[[ INPUT FOR THIS TASK, beginning ]]

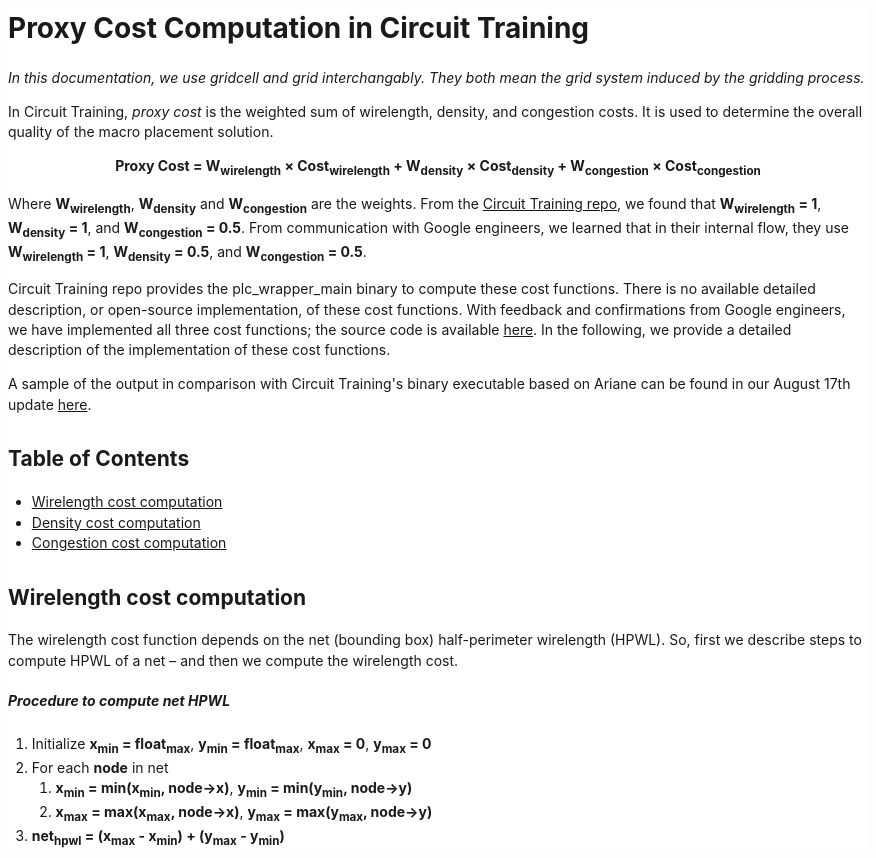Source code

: # Proxy Cost Computation in Circuit Training
<i>In this documentation, we use gridcell and grid interchangably. They both mean the grid system induced by the gridding process.</i>

In Circuit Training, *proxy cost* is the weighted sum of wirelength, density, and congestion costs. It is used to determine the overall quality of the macro placement solution. 

<p align="center">
<b>Proxy Cost = W<sub>wirelength</sub> <span>&times;</span> Cost<sub>wirelength</sub> + W<sub>density</sub> <span>&times;</span> Cost<sub>density</sub> + W<sub>congestion</sub> <span>&times;</span> Cost<sub>congestion</sub></b>
</p>
 
Where <b>W<sub>wirelength</sub></b>, <b>W<sub>density</sub></b> and <b>W<sub>congestion</sub></b> are the weights. From the [Circuit Training repo](https://github.com/google-research/circuit_training/blob/9e7097fa0c2a82030f43b298259941fc8ca6b7ae/circuit_training/environment/environment.py#L61-L65), we found that <b>W<sub>wirelength</sub> = 1</b>, <b>W<sub>density</sub> = 1</b>, and <b>W<sub>congestion</sub> = 0.5</b>. From communication with Google engineers, we learned that in their internal flow, they use <b>W<sub>wirelength</sub> = 1</b>, <b>W<sub>density</sub> = 0.5</b>, and <b>W<sub>congestion</sub> = 0.5</b>.

Circuit Training repo provides the plc_wrapper_main binary to compute these cost functions. There is no available detailed description, or open-source implementation, of these cost functions. With feedback and confirmations from Google engineers, we have implemented all three cost functions; the source code is available [here](../../CodeElements/Plc_client/plc_client_os.py). In the following, we provide a detailed description of the implementation of these cost functions.

A sample of the output in comparison with Circuit Training's binary executable based on Ariane can be found in our August 17th update [here](https://github.com/TILOS-AI-Institute/MacroPlacement/tree/main/Docs/OurProgress#our-progress).

## Table of Contents
  - [Wirelength cost computation](#wirelength-cost-computation)
  - [Density cost computation](#density-cost-computation)
  - [Congestion cost computation](#congestion-cost-computation)

## Wirelength cost computation
The wirelength cost function depends on the net (bounding box) half-perimeter wirelength (HPWL). So, first we describe steps to compute HPWL of a net – and then we compute the wirelength cost.  

##### **Procedure to compute net HPWL**
1. Initialize <b>x<sub>min</sub> = float<sub>max</sub></b>, <b>y<sub>min</sub> = float<sub>max</sub></b>, <b>x<sub>max</sub> = 0</b>, <b>y<sub>max</sub> = 0</b>
2. For each <b>node</b> in net
   1. <b>x<sub>min</sub> = min(x<sub>min</sub>, node&rarr;x)</b>, <b>y<sub>min</sub> = min(y<sub>min</sub>, node&rarr;y)</b>
   2. <b>x<sub>max</sub> = max(x<sub>max</sub>, node&rarr;x)</b>, <b>y<sub>max</sub> = max(y<sub>max</sub>, node&rarr;y)</b>
3. <b>net<sub>hpwl</sub> = (x<sub>max</sub> - x<sub>min</sub>) + (y<sub>max</sub> - y<sub>min</sub>)</b>
  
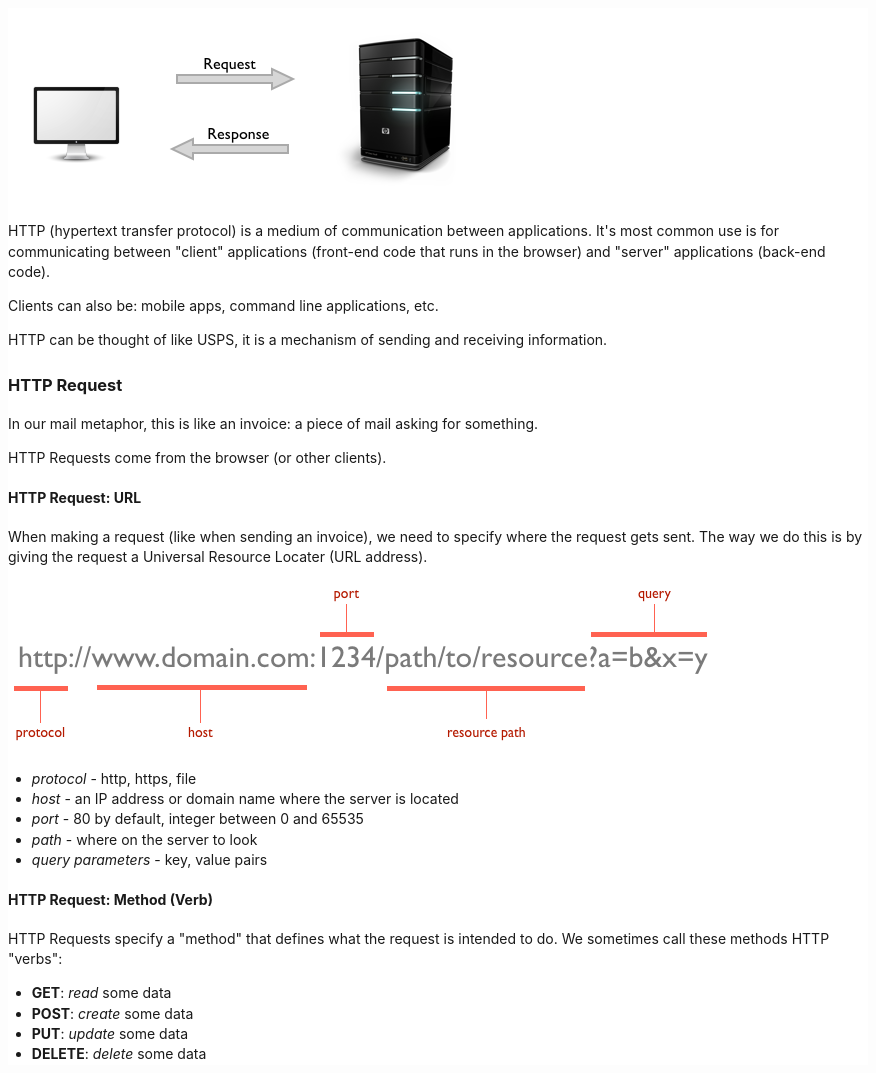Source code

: ![HTTP](images/http1.png)

HTTP (hypertext transfer protocol) is a medium of communication between applications. It's most common use is for communicating between "client" applications (front-end code that runs in the browser) and "server" applications (back-end code).

Clients can also be: mobile apps, command line applications, etc.

HTTP can be thought of like USPS, it is a mechanism of sending and receiving information.

### HTTP Request

In our mail metaphor, this is like an invoice: a piece of mail asking for something.

HTTP Requests come from the browser (or other clients).

#### HTTP Request: URL

When making a request (like when sending an invoice), we need to specify where the request gets sent. The way we do this is by giving the request a Universal Resource Locater (URL address).

![URL](images/http1-url-structure.png)

- *protocol* - http, https, file
- *host* - an IP address or domain name where the server is located
- *port* - 80 by default, integer between 0 and 65535
- *path* - where on the server to look
- *query parameters* - key, value pairs

#### HTTP Request: Method (Verb)

HTTP Requests specify a "method" that defines what the request is intended to do. We sometimes call these methods HTTP "verbs":

- **GET**: *read* some data
- **POST**: *create* some data
- **PUT**: *update* some data
- **DELETE**: *delete* some data
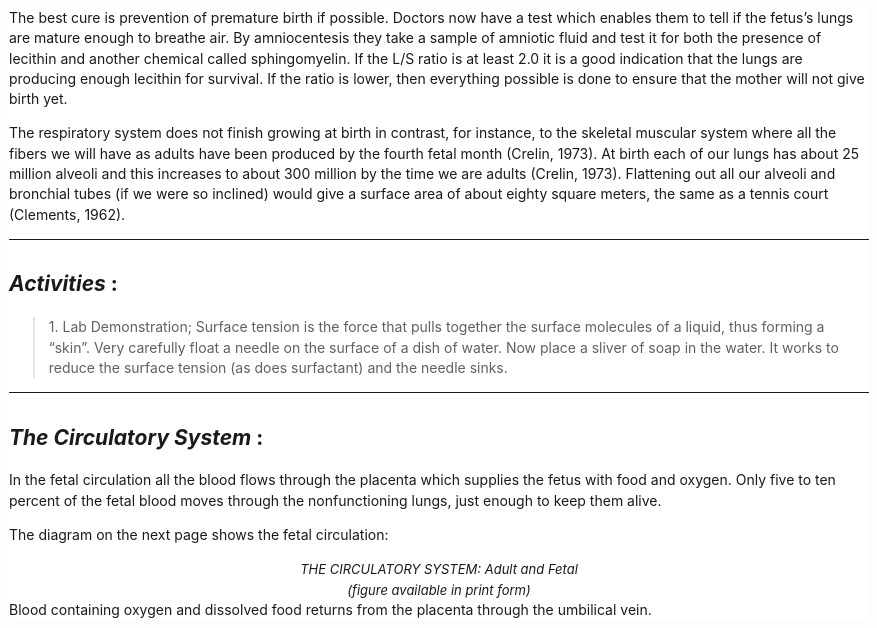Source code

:   The best cure is prevention of premature birth if possible. Doctors now have a test which enables them to tell if the fetus’s lungs are mature enough to breathe air. By amniocentesis they take a sample of amniotic fluid and test it for both the presence of lecithin and another chemical called sphingomyelin. If the L/S ratio is at least 2.0 it is a good indication that the lungs are producing enough lecithin for survival. If the ratio is lower, then everything possible is done to ensure that the mother will not give birth yet.
 </p>
 <p>
  The respiratory system does not finish growing at birth in contrast, for instance, to the skeletal muscular system where all the fibers we will have as adults have been produced by the fourth fetal month (Crelin, 1973). At birth each of our lungs has about 25 million alveoli and this increases to about 300 million by the time we are adults (Crelin, 1973). Flattening out all our alveoli and bronchial tubes (if we were so inclined) would give a surface area of about eighty square meters, the same as a tennis court (Clements, 1962).
 </p>
<hr/>
 <h2>
  <i>
   Activities
  </i>
  :
 </h2>
 <blockquote>
  <dl>
   <dt>
    1. Lab Demonstration; Surface tension is the force that pulls together the surface molecules of a liquid, thus forming a “skin”. Very carefully float a needle on the surface of a dish of water. Now place a sliver of soap in the water. It works to reduce the surface tension (as does surfactant) and the needle sinks.
   </dt>
  </dl>
 </blockquote>
 <hr/>
 <h2>
  <i>
   The Circulatory System
  </i>
  :
 </h2>
 In the fetal circulation all the blood flows through the placenta which supplies the fetus with food and oxygen. Only five to ten percent of the fetal blood moves through the nonfunctioning lungs, just enough to keep them alive.
 <p>
  The diagram on the next page shows the fetal circulation:
 </p>
<center>
  <i>
   <font size="-1">
    THE CIRCULATORY SYSTEM:
    <i>
     Adult and Fetal
    </i>
   </font>
  </i>
 </center>
 <center>
  <i>
   <font size="-1">
    (figure available in print form)
   </font>
  </i>
 </center>
 Blood containing oxygen and dissolved food returns from the placenta through the umbilical vein.
 <p>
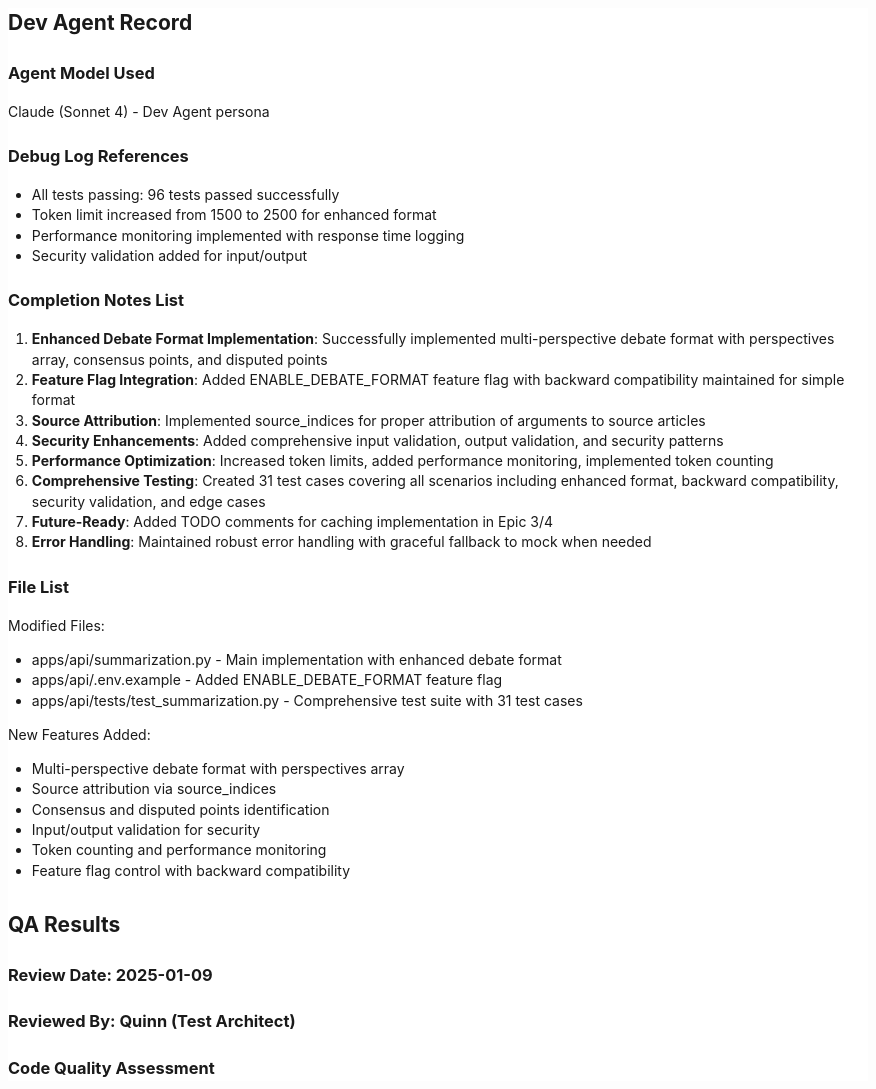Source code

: ## Dev Agent Record
### Agent Model Used
Claude (Sonnet 4) - Dev Agent persona

### Debug Log References
- All tests passing: 96 tests passed successfully
- Token limit increased from 1500 to 2500 for enhanced format
- Performance monitoring implemented with response time logging
- Security validation added for input/output

### Completion Notes List
1. **Enhanced Debate Format Implementation**: Successfully implemented multi-perspective debate format with perspectives array, consensus points, and disputed points
2. **Feature Flag Integration**: Added ENABLE_DEBATE_FORMAT feature flag with backward compatibility maintained for simple format
3. **Source Attribution**: Implemented source_indices for proper attribution of arguments to source articles
4. **Security Enhancements**: Added comprehensive input validation, output validation, and security patterns
5. **Performance Optimization**: Increased token limits, added performance monitoring, implemented token counting
6. **Comprehensive Testing**: Created 31 test cases covering all scenarios including enhanced format, backward compatibility, security validation, and edge cases
7. **Future-Ready**: Added TODO comments for caching implementation in Epic 3/4
8. **Error Handling**: Maintained robust error handling with graceful fallback to mock when needed

### File List
Modified Files:
- apps/api/summarization.py - Main implementation with enhanced debate format
- apps/api/.env.example - Added ENABLE_DEBATE_FORMAT feature flag
- apps/api/tests/test_summarization.py - Comprehensive test suite with 31 test cases

New Features Added:
- Multi-perspective debate format with perspectives array
- Source attribution via source_indices 
- Consensus and disputed points identification
- Input/output validation for security
- Token counting and performance monitoring
- Feature flag control with backward compatibility

## QA Results

### Review Date: 2025-01-09

### Reviewed By: Quinn (Test Architect)

### Code Quality Assessment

[[ INPUT FOR THIS TASK, end ]]

The response should consist of the lines above from the first through the one containing "<i>In this documentation, we", transcribed exactly, with every picture left out.

Source code

: # Proxy Cost Computation in Circuit Training
<i>In this documentation, we use gridcell and grid interchangably. They both mean the grid system induced by the gridding process.</i>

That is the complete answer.